The presence of United Auto Workers President Dennis Williams, who sat next to Trump on a panel with Ford CEO Mark Fields, underscored the support of the union bureaucracy for Trump’s “America First” trade war and militarist agenda. Following Trump’s election, Williams declared his support for the new administration’s opposition to the Trans-Pacific Partnership and his promise to renegotiate North American Free Trade Agreement (NAFTA). Williams announced last month that the union would be reviving its chauvinistic “Buy American” campaign.

Some local UAW officials, well aware of growing disillusionment and anger against Trump among the rank-and-file, sought to distance themselves from the UAW International’s participation in the rally. UAW Local 372 in Trenton, Michigan distributed fliers headlined “Trump Rally Not Endorsed by the UAW,” urging workers at Fiat Chrysler’s Trenton Engine Plant not to attend the event. The president of UAW Local 1700 at Fiat Chrysler’s Sterling Heights Assembly Plant publicly turned down an invitation to attend the rally.

Trump gave his remarks at the decommissioned Willow Run manufacturing complex 30 miles west of Detroit before a staged audience of several hundred employees. Non-union salaried employees as well as UAW production workers were bussed to and from the event by the automakers. The former General Motors facility, shuttered in 2010 as part of the Obama administration’s restructuring of the auto industry, is being transformed into a proving ground for automated vehicles, to be known as the American Center for Mobility.

“My administration will work tirelessly to eliminate the industry-killing regulations, to lower the job-crushing taxes, and to ensure a level playing field for all American companies and workers,” Trump promised.

Present along with Trump, the Big Three CEOs and Williams was Environmental Protection Agency Director Scott Pruitt, a long-time opponent of restrictions on corporate pollution and other restraints on profit-making.

In his remarks, Trump called on the assembled corporate and union leaders to pledge to “Buy American and Hire American,” and declared that US industries would soon see war-time levels of production.

Ominously alluding to his plans for a huge military build-up, Trump noted, “Seventy-five years ago, during the Second World War, thousands of American workers filled this very building to build the great new airplanes--the B-24 Liberator.
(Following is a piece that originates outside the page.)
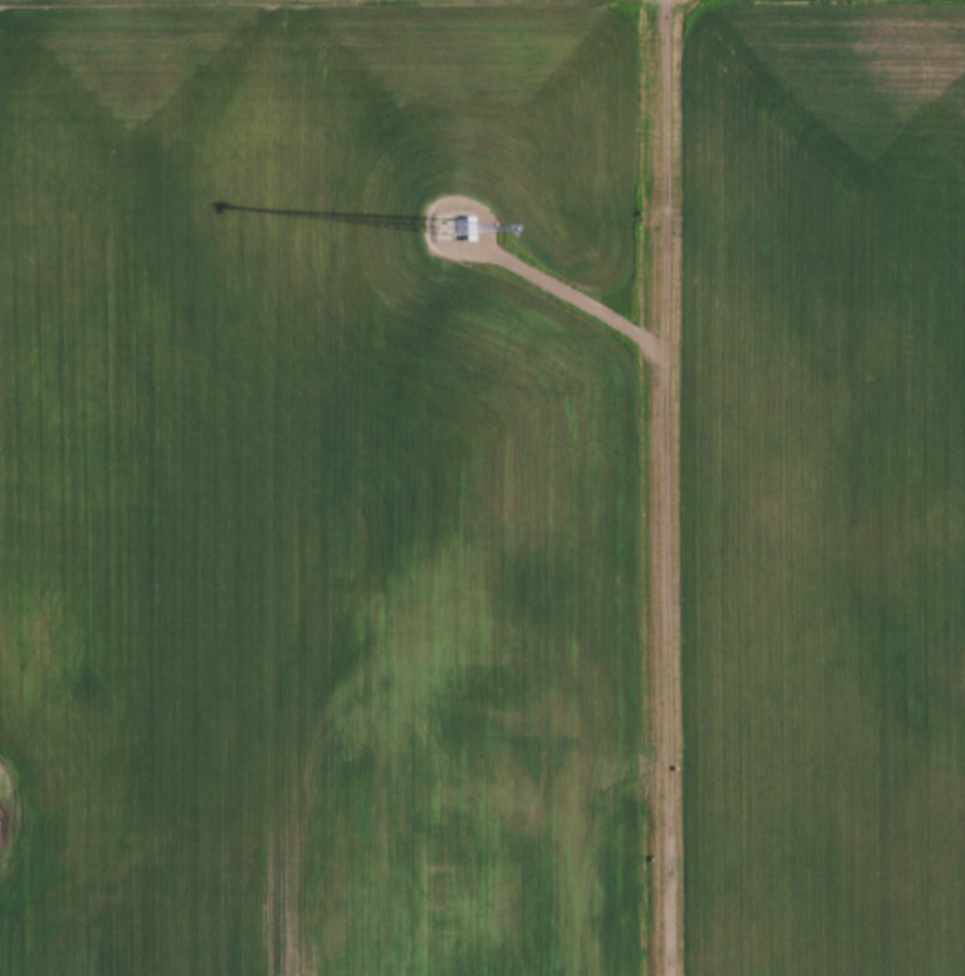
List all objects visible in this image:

At peak production--listen to this--it’s not the country that we’ve been watching over the last 20 years--they were building one B-24 every single hour. We don’t hear that. We don’t hear that anymore, do we? We’ll be back. We’ll be back soon.”

Reprising the fascistic themes of his inaugural address, he said, “We must embrace a new economic model. Let’s call it ‘The American Model’... Under this system, we will reduce burdens on our companies and on our businesses. But, in exchange, companies must hire and grow in America… That is how we will succeed and grow together--American workers and American industry side by side. Nobody can beat us, folks. Nobody can beat us. Because whether we are rich or poor, young or old, black or brown or white, we all bleed the same red blood of patriots.”

The UAW has officially embraced this doctrine of corporatism since the 1980s, espousing the supposed unity of interests between workers and “their own” American bosses in the struggle for markets and profits against American capitalism’s foreign rivals. It has not called a major nationwide industrial action in nearly four decades while working to convince US autoworkers that their fellow workers in Mexico, Canada, Europe, Latin America and Asia are their enemies. The result has been the loss of hundreds of thousands of jobs and a catastrophic decline in wages, benefits and working conditions.